======== RECORDS SUPPLIED

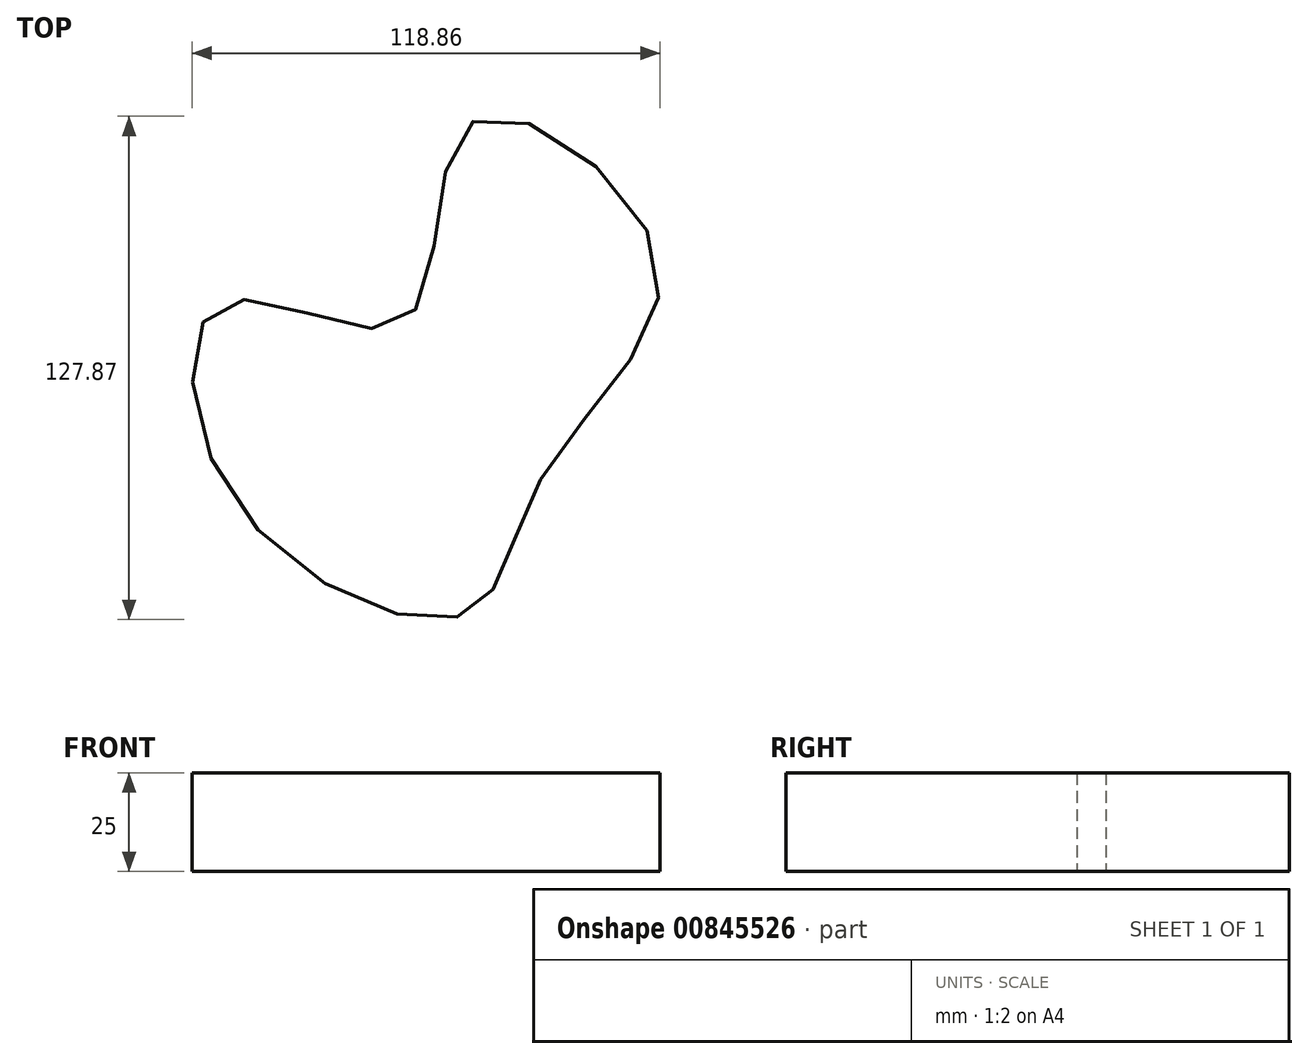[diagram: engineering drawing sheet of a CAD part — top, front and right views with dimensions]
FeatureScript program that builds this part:
annotation { "Feature Type Name" : "Feature", "Feature Type Description" : "" }
export const myFeature = defineFeature(function(context is Context, id is Id, definition is map)
    precondition{}
    {
        {
            var Q0;
            Q0=qCreatedBy(makeId("Top.planeOp"),FACE);
            var sketch = newSketch(context, id + "F0", { "sketchPlane" : qUnion([Q0])});
            skFitSpline(sketch, "E0", {"points": [v(-49.7, -27.72) * mm, v(-19.94, 28.25) * mm, v(-67.18, 63.04) * mm, v(-84.1, 12.54) * mm, v(-129.53, 17.34) * mm, v(-128.06, -32.24) * mm, v(-68.71, -61.97) * mm, v(-49.7, -27.72) * mm]});
            skSolve(sketch);
        }
        {
            var Q0;
            Q0 = qSketchRegion(id + "F0", true);
            extrude(context, id + "F1", {"entities" : qUnion([Q0]), "depth" : 25 * mm, "offsetDistance" : 25 * mm});
        }
    });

================

Reproduce every line of the material above without any change, leaving out the pictures.

[diagram: engineering drawing sheet of a CAD part — top, front and right views with dimensions]
FeatureScript program that builds this part:
annotation { "Feature Type Name" : "Feature", "Feature Type Description" : "" }
export const myFeature = defineFeature(function(context is Context, id is Id, definition is map)
    precondition{}
    {
        {
            var Q0;
            Q0=qCreatedBy(makeId("Top.planeOp"),FACE);
            var sketch = newSketch(context, id + "F0", { "sketchPlane" : qUnion([Q0])});
            skFitSpline(sketch, "E0", {"points": [v(-49.7, -27.72) * mm, v(-19.94, 28.25) * mm, v(-67.18, 63.04) * mm, v(-84.1, 12.54) * mm, v(-129.53, 17.34) * mm, v(-128.06, -32.24) * mm, v(-68.71, -61.97) * mm, v(-49.7, -27.72) * mm]});
            skSolve(sketch);
        }
        {
            var Q0;
            Q0 = qSketchRegion(id + "F0", true);
            extrude(context, id + "F1", {"entities" : qUnion([Q0]), "depth" : 25 * mm, "offsetDistance" : 25 * mm});
        }
    });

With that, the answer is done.